Portable Document Format (PDF) is a great file format, mainly popular for its easy document sharing and archiving properties. However, editing them requires some effort. Being smaller, easier to email, and more efficient for printing because it is portable, in the PDF format all the necessary elements to produce the finished product are collected into a single file. Converting PDF to and from any other formats such as XML, PPT or DOC can also be done easily by utilizing document conversion services provided by an experienced firm.
While there are expensive editors to edit, rotate, split, merge and resize PDFs, such as PDF-XChange, PDFescape as well as OfficeSuite from MobiSystems to edit PDFs for mobile, Microsoft Word which you already own can do this job, without any other costs.
Recent versions of Microsoft Word (Word 2013 and later) can directly open PDF files, and convert them into editable Word documents. Word converts the PDF to Word’s native format, turning the section headers to Word styles and more so you can easily edit and reuse the document.
Starting from its 2013 version, MS Word allows opening an Adobe formatted file, modifying it and then resaving it back in the PDF format without using Acrobat. Named as PDF Reflow, this feature shows how Word works with a file containing text and an image.
Step by Step Process
Import Your PDF into Word
The first step is to import and convert PDFs into Word format, so you can readily edit them. You can right-click on a PDF file in Explorer and select to open it in Word
Open Word 2013 or other latest version. Click “Open” in “File” and then choose the PDF file you want to open it.
A dialog box appears informing you that Word will now convert your PDF into an editable Word Doc and it warns that the converted file might not look exactly the same as the original PDF. Click “Ok” in the box. This PDF file appears in the View window on the right.
Modify the file
Make necessary changes to your PDF opened in Word.
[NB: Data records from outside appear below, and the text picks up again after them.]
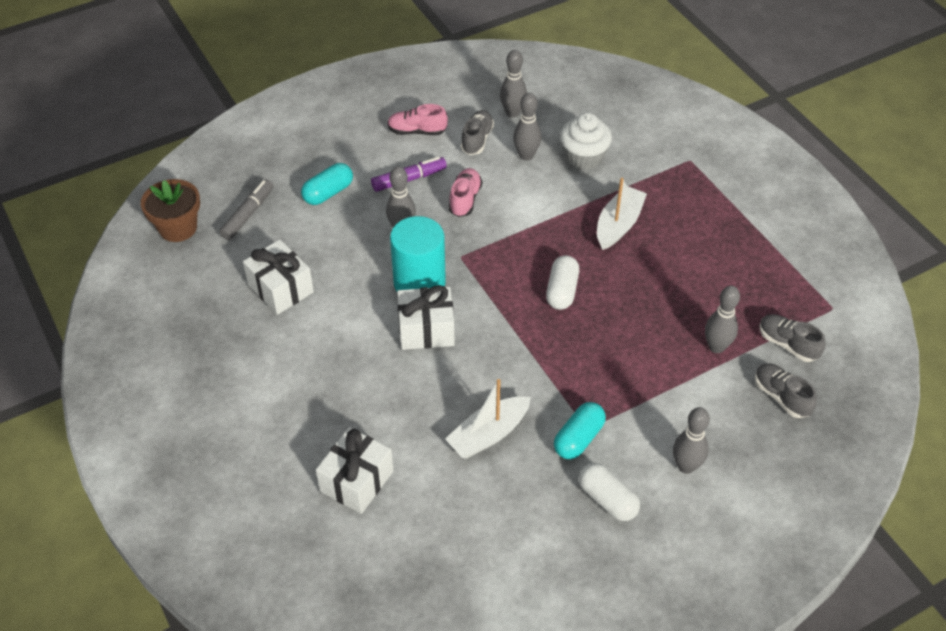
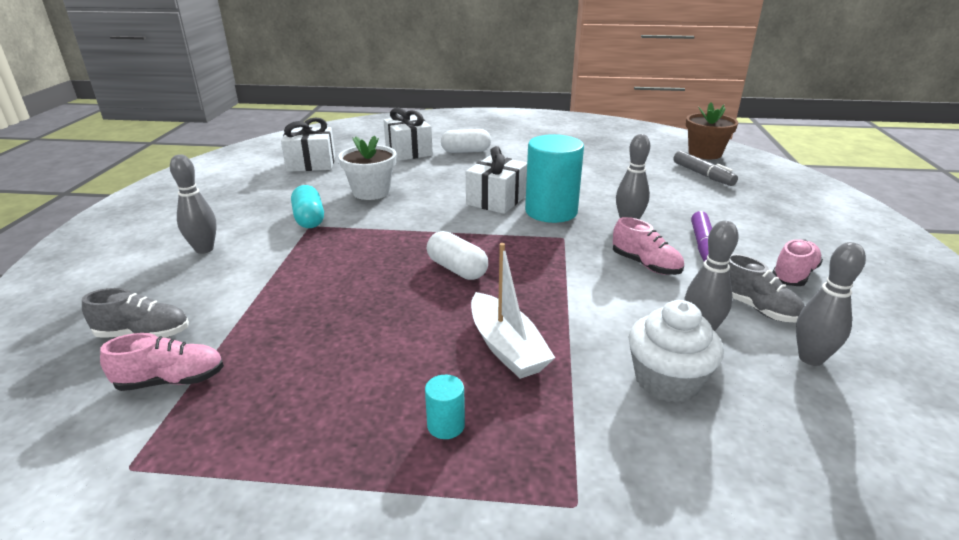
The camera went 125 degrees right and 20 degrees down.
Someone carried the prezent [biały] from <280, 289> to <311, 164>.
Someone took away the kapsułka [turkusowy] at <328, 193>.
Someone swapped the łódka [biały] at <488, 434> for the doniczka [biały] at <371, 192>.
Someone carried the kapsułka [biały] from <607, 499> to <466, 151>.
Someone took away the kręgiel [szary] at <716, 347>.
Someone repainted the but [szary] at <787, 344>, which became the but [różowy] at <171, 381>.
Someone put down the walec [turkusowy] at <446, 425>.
It is easy to add or delete content, replace the graphics, change the page size, the line spacing, and the font size, as the document reformats automatically. Word comes with a text-wrap feature that re-wraps the paragraphs around the image at its new location.
You can also edit the image by right clicking it and using the editable graphic options including cropping, sizing, formatting, positioning, adding captions, and even attaching hyperlinks.
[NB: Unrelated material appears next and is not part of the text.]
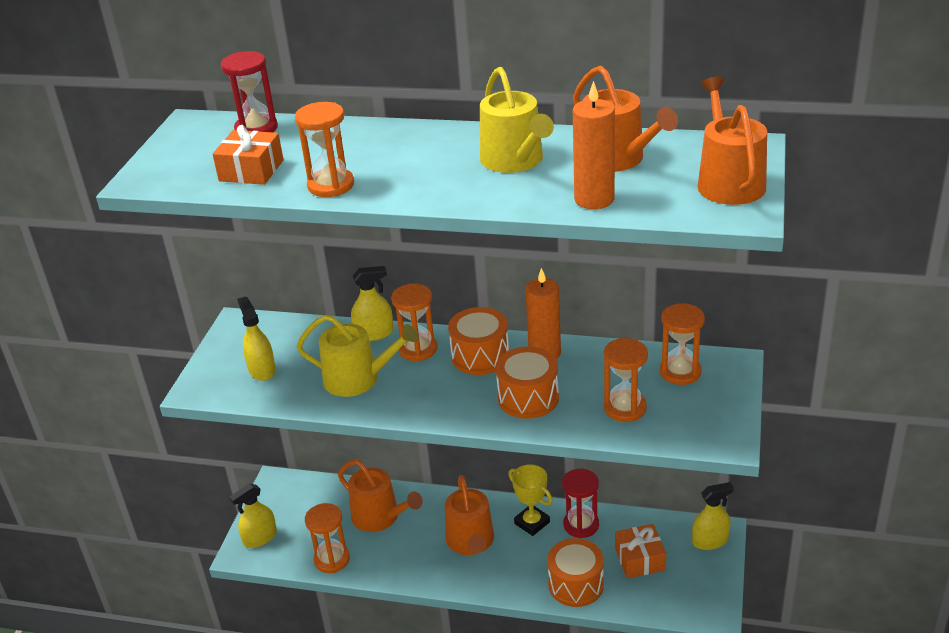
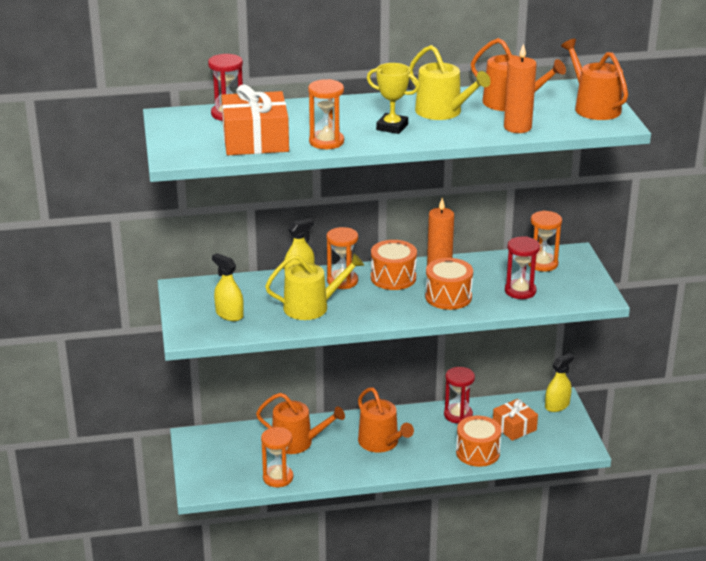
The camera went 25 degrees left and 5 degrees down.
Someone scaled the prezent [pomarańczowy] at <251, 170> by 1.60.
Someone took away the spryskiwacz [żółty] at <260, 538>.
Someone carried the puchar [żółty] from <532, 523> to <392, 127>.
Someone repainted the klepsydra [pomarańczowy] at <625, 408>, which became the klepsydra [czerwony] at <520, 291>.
Word imports the PDF text sections using Word Styles. In case an area is messed-up, check what style it’s using, and then edit the style in Word in the Header and Footer section and all similar sections will automatically update.
Save to PDF
After making the necessary changes, Choose “Save As” from “File” and choose PDF from the “Save as Type” dropdown list. Then choose “Optimize for Standard (publishing online and printing)” and check the box for “Open File after Publishing”, then click Save.
Choose “Export” from File and then click “Create PDF/ XPS Document” and choose the button with the same name. As done earlier, opt for “Optimize for Standard (publishing online and printing)” and check the box for “Open File after Publishing” to open PDF after it’s saved. New PDF will be created once you click the “Publish” button.
In case you need to correct any errors in the republished PDF, consider breaking up the paragraphs so that one text box ends before the image and a new text box begins again after the image, or it may disrupt the text flow.
Businesses with busy schedules can consider benefiting from reliable PDF conversion services. To avoid copying or converting the file, make sure to Password-protect the document in Acrobat for Read Only.
Though Word allows you to edit PDFs, Microsoft warns that certain elements including Tracked changes, Tables with cell spacing, Page colors and borders, PDF bookmarks, PDF tags and comments and Font effects (Glow or Shadow) may not come across correctly.